Given these entries, repeat exactly the lines starting with the one that has "left eye: (434, 245)" and going on through the one that has "right elbow: (720, 639)", both included, but none of the pictures.

Data section start

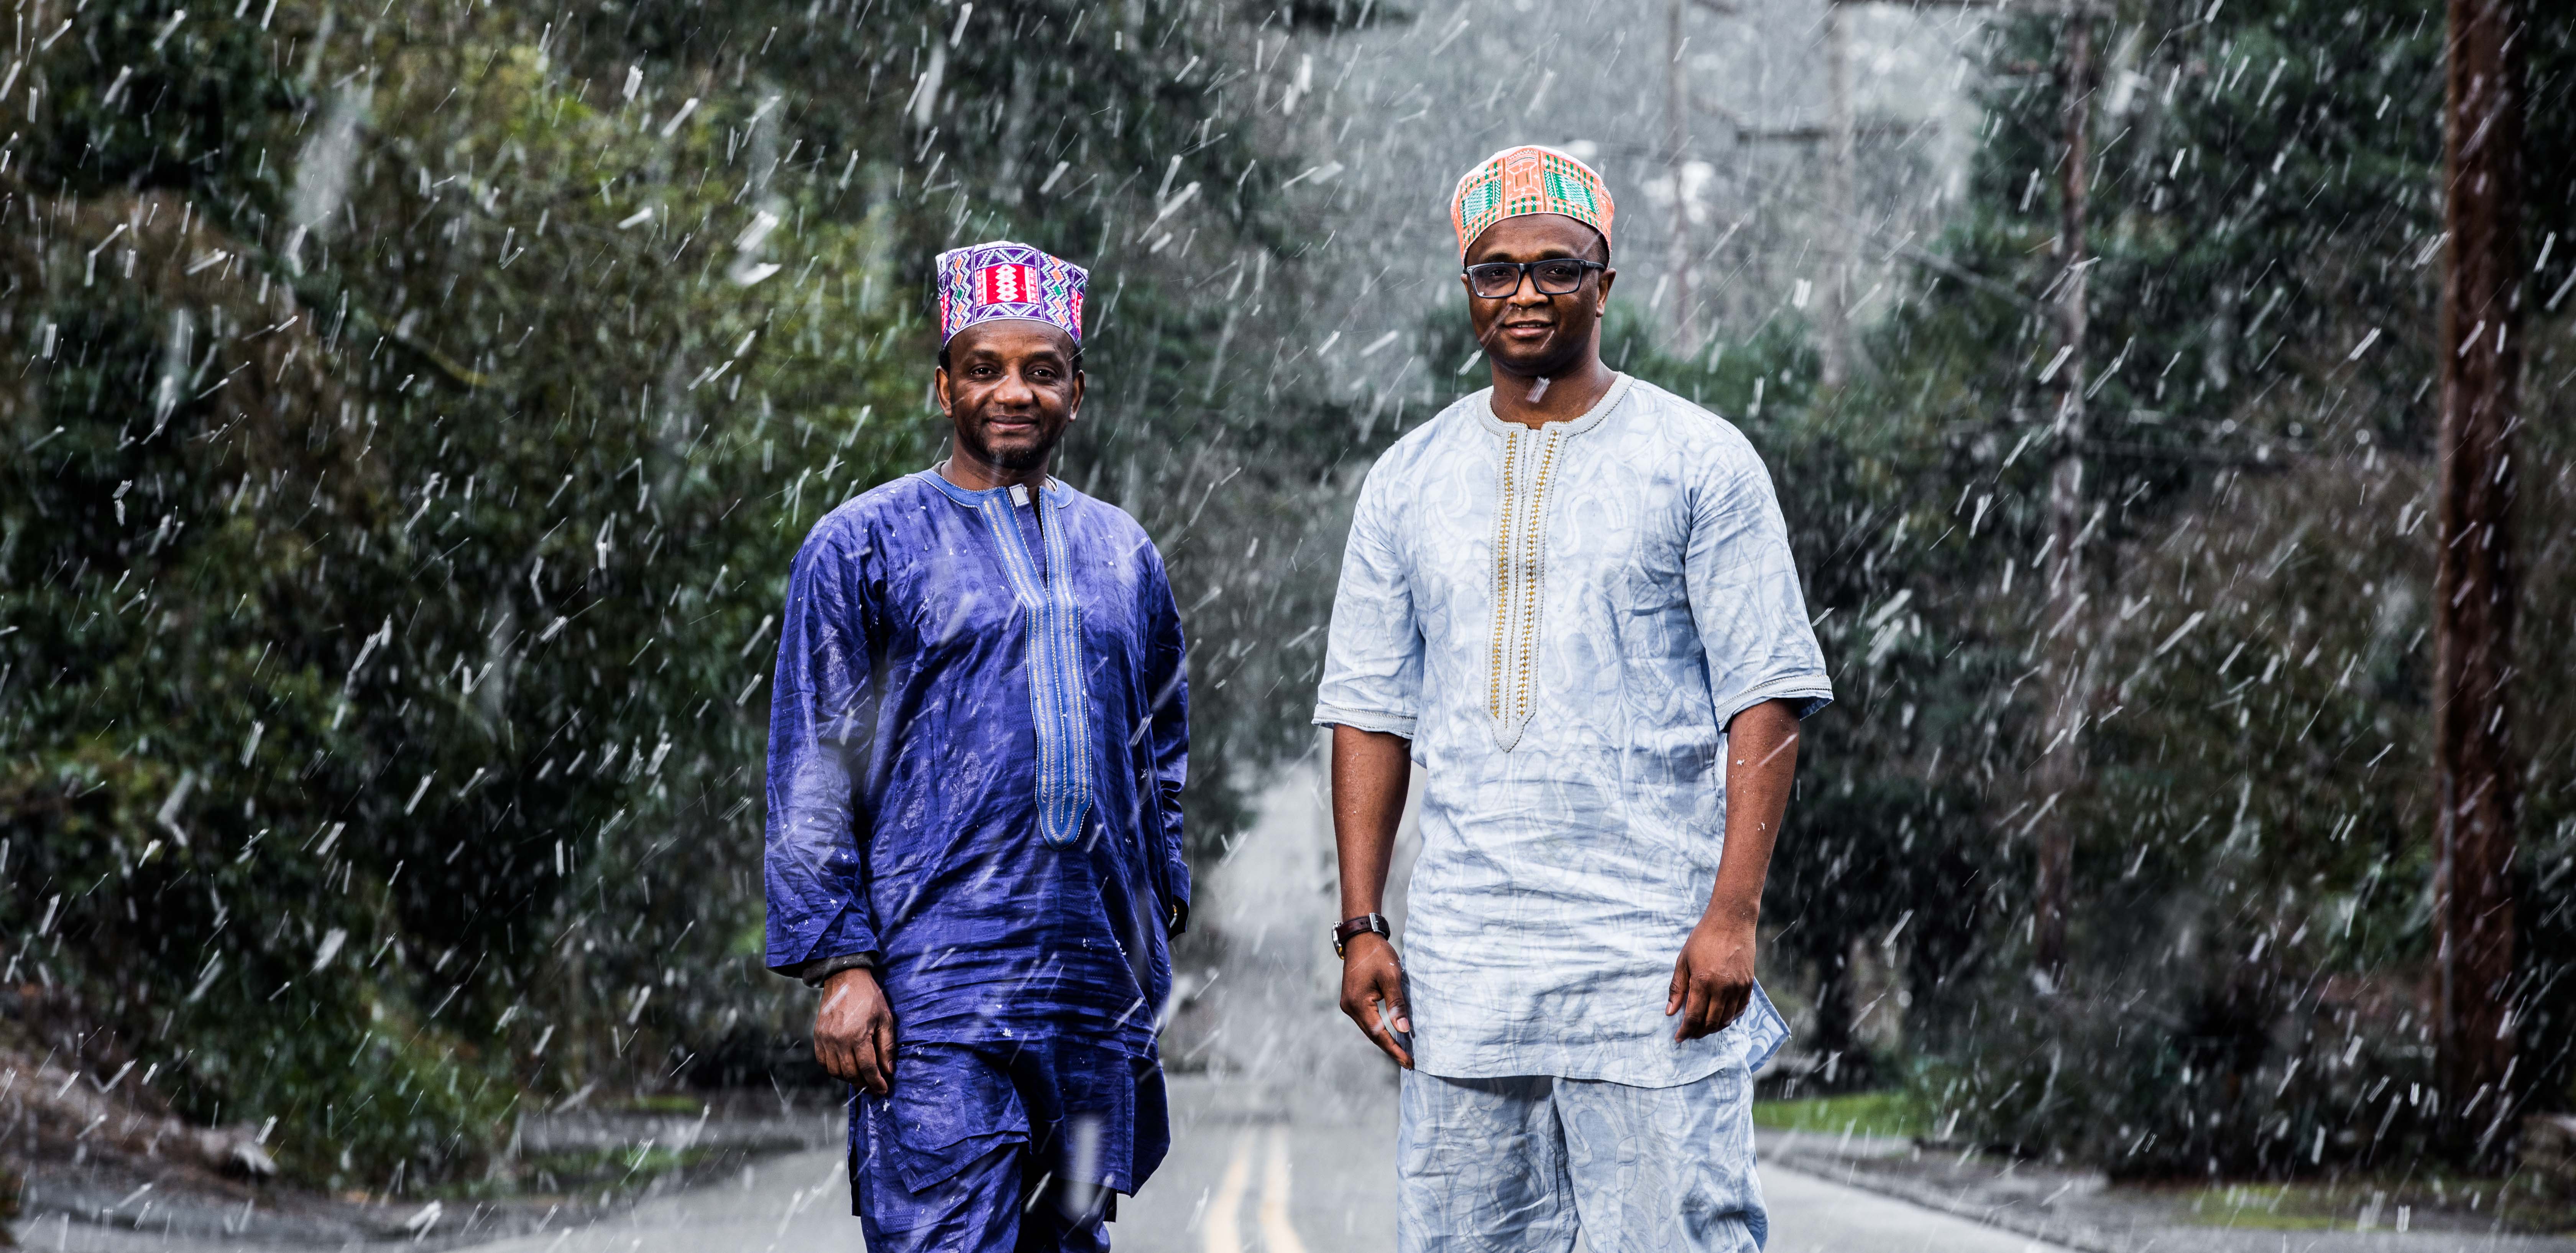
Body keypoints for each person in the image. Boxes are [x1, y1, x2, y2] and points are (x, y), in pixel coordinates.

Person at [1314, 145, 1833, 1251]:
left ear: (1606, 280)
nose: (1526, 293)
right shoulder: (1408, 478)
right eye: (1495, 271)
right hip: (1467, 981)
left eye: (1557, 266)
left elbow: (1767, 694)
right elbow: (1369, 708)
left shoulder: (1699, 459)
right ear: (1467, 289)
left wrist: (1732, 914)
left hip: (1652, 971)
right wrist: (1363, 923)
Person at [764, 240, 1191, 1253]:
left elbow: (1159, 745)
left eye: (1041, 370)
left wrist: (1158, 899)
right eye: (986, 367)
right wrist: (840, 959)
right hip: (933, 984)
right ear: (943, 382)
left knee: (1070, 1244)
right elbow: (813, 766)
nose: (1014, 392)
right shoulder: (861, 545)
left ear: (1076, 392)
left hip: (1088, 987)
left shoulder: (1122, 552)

Data section end
Data section start

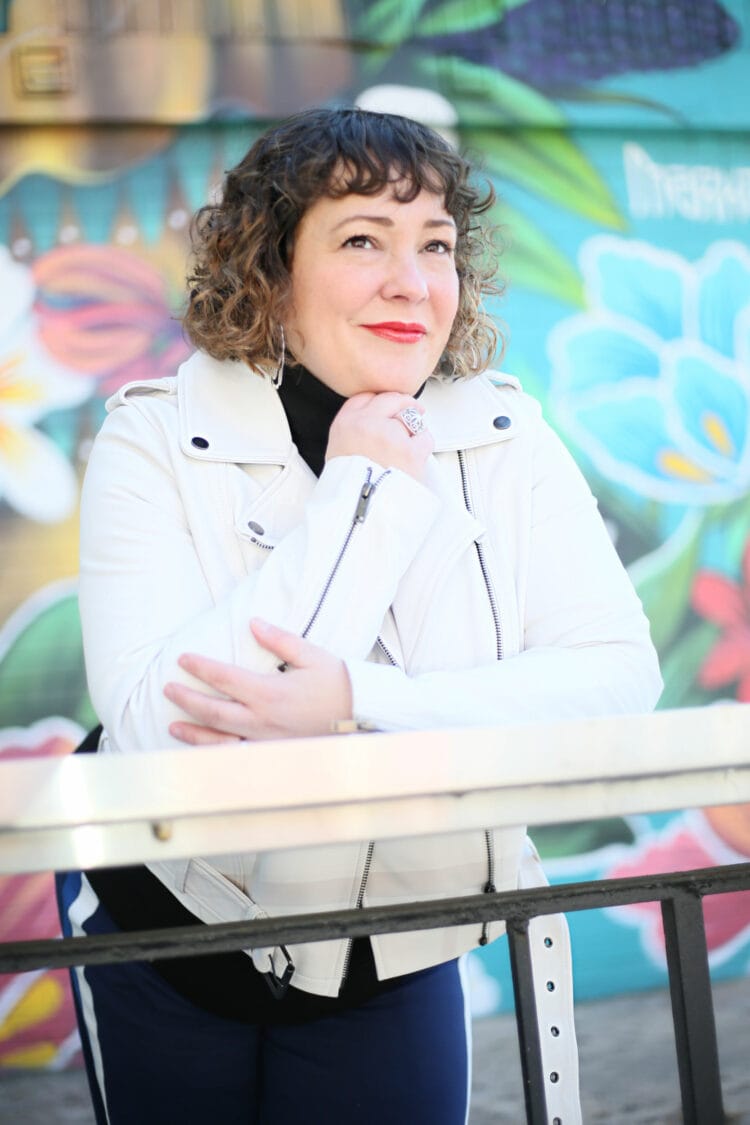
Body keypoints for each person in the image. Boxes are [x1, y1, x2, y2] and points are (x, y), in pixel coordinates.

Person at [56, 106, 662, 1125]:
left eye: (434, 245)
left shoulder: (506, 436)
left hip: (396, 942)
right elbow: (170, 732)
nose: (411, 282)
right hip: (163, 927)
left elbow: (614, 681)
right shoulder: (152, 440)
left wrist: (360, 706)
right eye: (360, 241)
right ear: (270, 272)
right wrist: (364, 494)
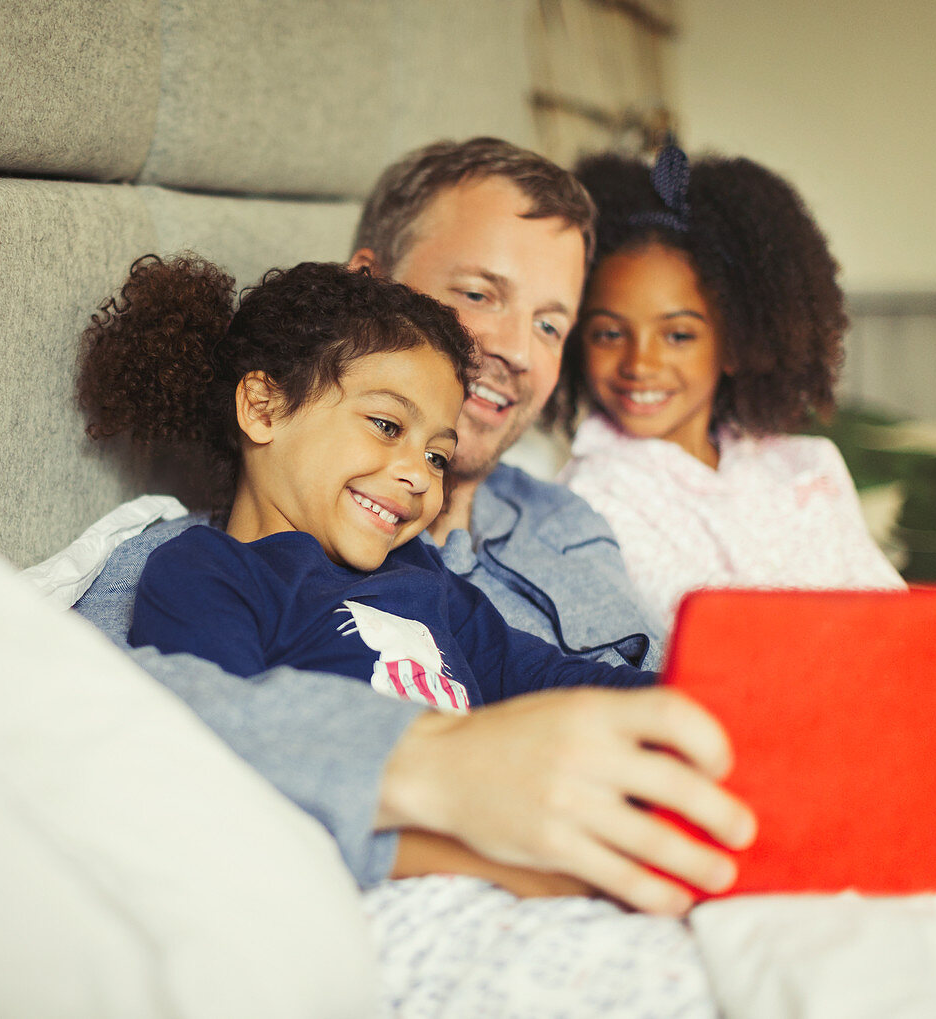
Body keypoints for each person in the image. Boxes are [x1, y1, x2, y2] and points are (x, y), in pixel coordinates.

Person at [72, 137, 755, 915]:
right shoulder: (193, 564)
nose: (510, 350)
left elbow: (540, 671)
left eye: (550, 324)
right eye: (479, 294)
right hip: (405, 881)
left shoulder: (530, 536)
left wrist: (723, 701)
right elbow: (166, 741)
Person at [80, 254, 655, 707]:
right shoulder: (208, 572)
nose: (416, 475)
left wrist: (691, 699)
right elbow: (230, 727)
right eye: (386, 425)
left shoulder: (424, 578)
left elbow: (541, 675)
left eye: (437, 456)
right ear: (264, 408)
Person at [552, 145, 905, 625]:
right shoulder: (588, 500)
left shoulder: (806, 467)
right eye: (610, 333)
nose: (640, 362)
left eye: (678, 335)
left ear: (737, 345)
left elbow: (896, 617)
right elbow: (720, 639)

Data section end
Data section start

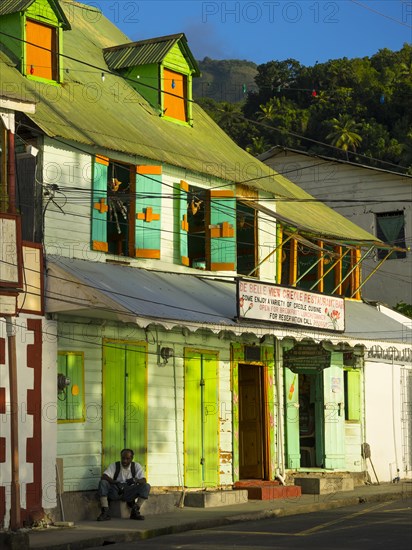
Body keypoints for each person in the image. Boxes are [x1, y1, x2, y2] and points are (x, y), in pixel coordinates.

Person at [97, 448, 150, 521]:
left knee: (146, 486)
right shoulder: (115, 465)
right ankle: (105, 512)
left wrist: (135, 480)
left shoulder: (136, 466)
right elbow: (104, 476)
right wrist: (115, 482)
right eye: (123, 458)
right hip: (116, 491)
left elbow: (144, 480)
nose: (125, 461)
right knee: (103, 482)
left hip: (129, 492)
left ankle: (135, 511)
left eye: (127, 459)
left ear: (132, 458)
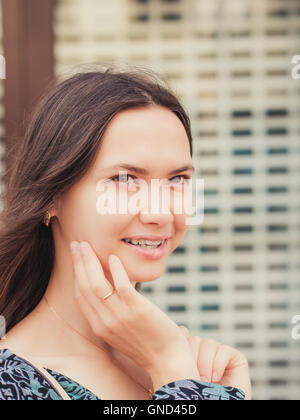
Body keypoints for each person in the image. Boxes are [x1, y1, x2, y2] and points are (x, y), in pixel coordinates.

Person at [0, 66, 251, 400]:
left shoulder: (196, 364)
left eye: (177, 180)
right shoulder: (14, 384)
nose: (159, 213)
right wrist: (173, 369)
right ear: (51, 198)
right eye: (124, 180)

Data section end

Response area:
left eye: (434, 245)
left shoulder: (506, 436)
left hip: (396, 942)
right elbow: (170, 732)
nose: (411, 282)
right hip: (163, 927)
left elbow: (614, 681)
right shoulder: (152, 440)
left wrist: (360, 706)
right eye: (360, 241)
right ear: (270, 272)
right wrist: (364, 494)
Body keypoints for each person in the image. Boxes are [x1, y1, x2, y2] and points are (x, y), in pixel coordinates.

Person at [72, 137, 755, 915]:
right shoulder: (193, 564)
nose: (510, 350)
left elbow: (540, 671)
left eye: (550, 324)
right eye: (479, 294)
right hip: (405, 881)
left shoulder: (530, 536)
left wrist: (723, 701)
right elbow: (166, 741)
Person at [80, 254, 655, 707]:
right shoulder: (208, 572)
nose: (416, 475)
left wrist: (691, 699)
right elbow: (230, 727)
right eye: (386, 425)
left shoulder: (424, 578)
left elbow: (541, 675)
left eye: (437, 456)
right ear: (264, 408)
Person at [552, 145, 905, 625]:
right shoulder: (588, 500)
left shoulder: (806, 467)
right eye: (610, 333)
nose: (640, 362)
left eye: (678, 335)
left ear: (737, 345)
left elbow: (896, 617)
right elbow: (720, 639)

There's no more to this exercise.